++++ Records shown ++++

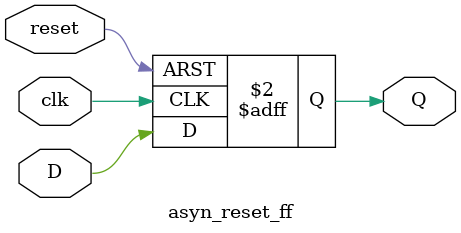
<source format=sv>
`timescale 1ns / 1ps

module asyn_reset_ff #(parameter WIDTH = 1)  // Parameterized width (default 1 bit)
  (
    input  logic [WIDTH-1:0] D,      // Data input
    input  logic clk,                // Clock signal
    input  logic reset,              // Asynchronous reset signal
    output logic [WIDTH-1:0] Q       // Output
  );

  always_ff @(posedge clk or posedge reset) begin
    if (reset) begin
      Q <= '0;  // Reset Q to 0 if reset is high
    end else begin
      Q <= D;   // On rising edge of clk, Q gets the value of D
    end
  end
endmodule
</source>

++++
++++ Records shown ++++

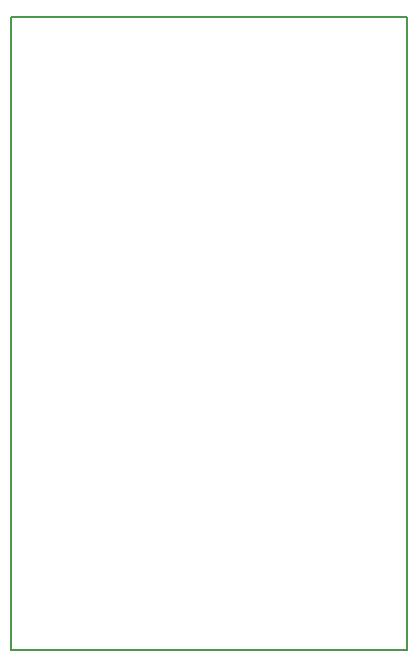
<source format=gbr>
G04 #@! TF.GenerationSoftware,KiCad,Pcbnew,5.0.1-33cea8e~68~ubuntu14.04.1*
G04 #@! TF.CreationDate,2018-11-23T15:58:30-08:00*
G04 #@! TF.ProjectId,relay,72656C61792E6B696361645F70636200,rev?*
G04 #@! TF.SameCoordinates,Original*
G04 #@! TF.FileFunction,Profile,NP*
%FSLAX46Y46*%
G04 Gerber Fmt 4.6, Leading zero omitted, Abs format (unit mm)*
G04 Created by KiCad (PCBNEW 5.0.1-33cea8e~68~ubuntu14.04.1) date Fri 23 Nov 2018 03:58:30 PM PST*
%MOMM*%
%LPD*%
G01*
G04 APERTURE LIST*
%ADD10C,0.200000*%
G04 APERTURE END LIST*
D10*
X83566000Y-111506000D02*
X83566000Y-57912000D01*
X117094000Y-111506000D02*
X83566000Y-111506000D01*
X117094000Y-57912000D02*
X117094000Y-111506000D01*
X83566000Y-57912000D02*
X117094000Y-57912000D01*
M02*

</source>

++++

Task: When a line in the listing has the word "source", return that line.

Output of the task:
<source format=sv>
</source>
<source format=gbr>
</source>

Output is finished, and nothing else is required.